Initially I used Photomatrix Pro for
merging into HDR but unfortuantely the result was too noisy and there was still plenty of chromatic aberration, even when using the
reduce options. Also the colors were a bit weird. I tried it again in Photoshop and the result was much better. One day I should try HDR PhotoStudio which promises to do a superb job, especially in handling colors.
The
movements in the result was partly due to Photoshop merging process and also due to some (lucky) timing during photograping. The first exposure contained the first
second hand, the second exposure a moving
second hand (this one got filtered out during merging) and the last exposure the second
second hand.
After merging into a HDR file, I tone mapped it in Photomatrix Pro and further enhanced it in Photoshop. Mainly contrasts in several spots, a square crop and some vignetting.

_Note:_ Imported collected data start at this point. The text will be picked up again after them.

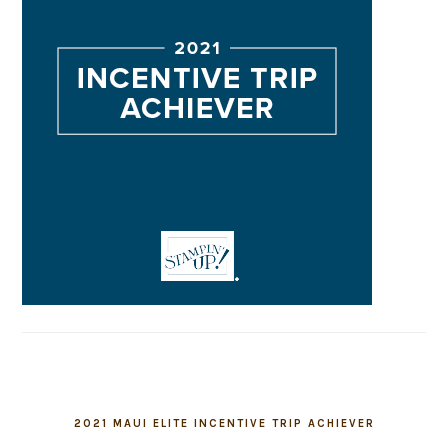
2021 MAUI ELITE INCENTIVE TRIP ACHIEVER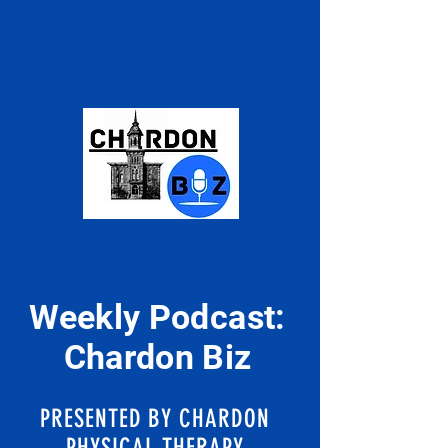
Weekly Podcast:
Chardon Biz
PRESENTED BY CHARDON
PHYSICAL THERAPY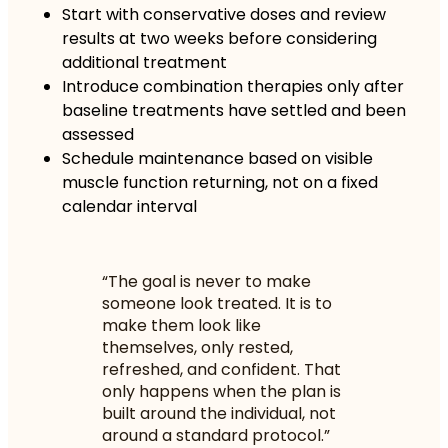
Start with conservative doses and review
results at two weeks before considering
additional treatment
Introduce combination therapies only after
baseline treatments have settled and been
assessed
Schedule maintenance based on visible
muscle function returning, not on a fixed
calendar interval
“The goal is never to make
someone look treated. It is to
make them look like
themselves, only rested,
refreshed, and confident. That
only happens when the plan is
built around the individual, not
around a standard protocol.”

What follows is for very interested or more advanced Photoshop users (though I wouldn't call myself advanced at all). The twelve stripes and hands were darkened. The easiest way was to use an masked adjustment layer of the curves tool layer in multiply blending mode. You make the mask black and paint white (with your mouse or tablet pen) on the stripes. You make your brush a bit ticker to make it easier and to fully cover each stripe. To avoid getting the white background darker you use the
advanced blending options. There you set in the section
Blend If Gray the underlying layer from 0 to for instance 160, so it only affects the darker parts of the image. I even split the white pointer, using the ALT key, into 154 and 167 for a gradual change. These options are very handy to do more advanced editing in a very comfortable way.
Of course you can achieve the exact same effect by just dodging or burning on exactly the right places. It's just much slower and more cumbersome.